Please reproduce each of the rows below word for word, changing nothing.

___ MATERIAL FOR THIS EXERCISE ___

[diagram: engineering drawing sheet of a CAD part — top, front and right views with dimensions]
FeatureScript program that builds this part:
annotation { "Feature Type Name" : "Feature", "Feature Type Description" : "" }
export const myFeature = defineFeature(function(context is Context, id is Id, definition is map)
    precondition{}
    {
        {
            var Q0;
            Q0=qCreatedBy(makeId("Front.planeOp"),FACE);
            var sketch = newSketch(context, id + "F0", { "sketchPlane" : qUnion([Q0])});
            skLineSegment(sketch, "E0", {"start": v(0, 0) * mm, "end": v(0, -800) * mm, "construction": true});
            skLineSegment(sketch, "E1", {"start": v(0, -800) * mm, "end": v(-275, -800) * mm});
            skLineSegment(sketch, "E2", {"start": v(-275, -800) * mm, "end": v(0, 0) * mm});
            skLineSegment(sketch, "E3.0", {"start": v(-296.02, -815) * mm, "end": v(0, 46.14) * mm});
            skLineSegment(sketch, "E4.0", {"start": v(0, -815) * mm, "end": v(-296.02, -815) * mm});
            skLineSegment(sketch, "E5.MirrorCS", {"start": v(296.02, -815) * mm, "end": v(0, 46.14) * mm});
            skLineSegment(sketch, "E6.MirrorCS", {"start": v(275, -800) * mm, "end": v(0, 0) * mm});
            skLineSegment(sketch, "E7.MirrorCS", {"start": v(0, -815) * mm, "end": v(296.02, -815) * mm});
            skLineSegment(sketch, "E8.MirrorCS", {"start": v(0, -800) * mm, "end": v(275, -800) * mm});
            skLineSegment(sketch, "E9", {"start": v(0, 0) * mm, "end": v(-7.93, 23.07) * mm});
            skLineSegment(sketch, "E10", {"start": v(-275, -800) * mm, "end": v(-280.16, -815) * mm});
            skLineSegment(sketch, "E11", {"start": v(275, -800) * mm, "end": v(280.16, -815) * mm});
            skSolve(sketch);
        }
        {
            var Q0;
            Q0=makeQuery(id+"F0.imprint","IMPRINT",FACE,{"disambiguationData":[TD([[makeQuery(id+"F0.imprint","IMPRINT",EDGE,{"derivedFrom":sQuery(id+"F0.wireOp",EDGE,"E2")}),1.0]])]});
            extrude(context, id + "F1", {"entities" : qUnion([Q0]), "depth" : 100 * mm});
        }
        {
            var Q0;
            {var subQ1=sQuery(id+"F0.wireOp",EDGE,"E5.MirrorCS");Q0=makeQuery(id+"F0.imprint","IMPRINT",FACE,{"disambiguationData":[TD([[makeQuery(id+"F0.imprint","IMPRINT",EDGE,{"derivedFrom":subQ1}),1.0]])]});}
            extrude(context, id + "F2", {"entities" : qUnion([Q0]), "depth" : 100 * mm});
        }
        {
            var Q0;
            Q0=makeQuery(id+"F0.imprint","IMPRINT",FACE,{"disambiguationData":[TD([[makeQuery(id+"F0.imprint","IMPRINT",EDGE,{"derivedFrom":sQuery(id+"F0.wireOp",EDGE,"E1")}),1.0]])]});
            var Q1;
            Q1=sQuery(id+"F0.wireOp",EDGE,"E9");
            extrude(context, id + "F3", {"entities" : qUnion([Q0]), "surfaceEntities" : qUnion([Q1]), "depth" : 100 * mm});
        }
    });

___

**ANSWER TO THE TASK**
[diagram: engineering drawing sheet of a CAD part — top, front and right views with dimensions]
FeatureScript program that builds this part:
annotation { "Feature Type Name" : "Feature", "Feature Type Description" : "" }
export const myFeature = defineFeature(function(context is Context, id is Id, definition is map)
    precondition{}
    {
        {
            var Q0;
            Q0=qCreatedBy(makeId("Front.planeOp"),FACE);
            var sketch = newSketch(context, id + "F0", { "sketchPlane" : qUnion([Q0])});
            skLineSegment(sketch, "E0", {"start": v(0, 0) * mm, "end": v(0, -800) * mm, "construction": true});
            skLineSegment(sketch, "E1", {"start": v(0, -800) * mm, "end": v(-275, -800) * mm});
            skLineSegment(sketch, "E2", {"start": v(-275, -800) * mm, "end": v(0, 0) * mm});
            skLineSegment(sketch, "E3.0", {"start": v(-296.02, -815) * mm, "end": v(0, 46.14) * mm});
            skLineSegment(sketch, "E4.0", {"start": v(0, -815) * mm, "end": v(-296.02, -815) * mm});
            skLineSegment(sketch, "E5.MirrorCS", {"start": v(296.02, -815) * mm, "end": v(0, 46.14) * mm});
            skLineSegment(sketch, "E6.MirrorCS", {"start": v(275, -800) * mm, "end": v(0, 0) * mm});
            skLineSegment(sketch, "E7.MirrorCS", {"start": v(0, -815) * mm, "end": v(296.02, -815) * mm});
            skLineSegment(sketch, "E8.MirrorCS", {"start": v(0, -800) * mm, "end": v(275, -800) * mm});
            skLineSegment(sketch, "E9", {"start": v(0, 0) * mm, "end": v(-7.93, 23.07) * mm});
            skLineSegment(sketch, "E10", {"start": v(-275, -800) * mm, "end": v(-280.16, -815) * mm});
            skLineSegment(sketch, "E11", {"start": v(275, -800) * mm, "end": v(280.16, -815) * mm});
            skSolve(sketch);
        }
        {
            var Q0;
            Q0=makeQuery(id+"F0.imprint","IMPRINT",FACE,{"disambiguationData":[TD([[makeQuery(id+"F0.imprint","IMPRINT",EDGE,{"derivedFrom":sQuery(id+"F0.wireOp",EDGE,"E2")}),1.0]])]});
            extrude(context, id + "F1", {"entities" : qUnion([Q0]), "depth" : 100 * mm});
        }
        {
            var Q0;
            {var subQ1=sQuery(id+"F0.wireOp",EDGE,"E5.MirrorCS");Q0=makeQuery(id+"F0.imprint","IMPRINT",FACE,{"disambiguationData":[TD([[makeQuery(id+"F0.imprint","IMPRINT",EDGE,{"derivedFrom":subQ1}),1.0]])]});}
            extrude(context, id + "F2", {"entities" : qUnion([Q0]), "depth" : 100 * mm});
        }
        {
            var Q0;
            Q0=makeQuery(id+"F0.imprint","IMPRINT",FACE,{"disambiguationData":[TD([[makeQuery(id+"F0.imprint","IMPRINT",EDGE,{"derivedFrom":sQuery(id+"F0.wireOp",EDGE,"E1")}),1.0]])]});
            var Q1;
            Q1=sQuery(id+"F0.wireOp",EDGE,"E9");
            extrude(context, id + "F3", {"entities" : qUnion([Q0]), "surfaceEntities" : qUnion([Q1]), "depth" : 100 * mm});
        }
    });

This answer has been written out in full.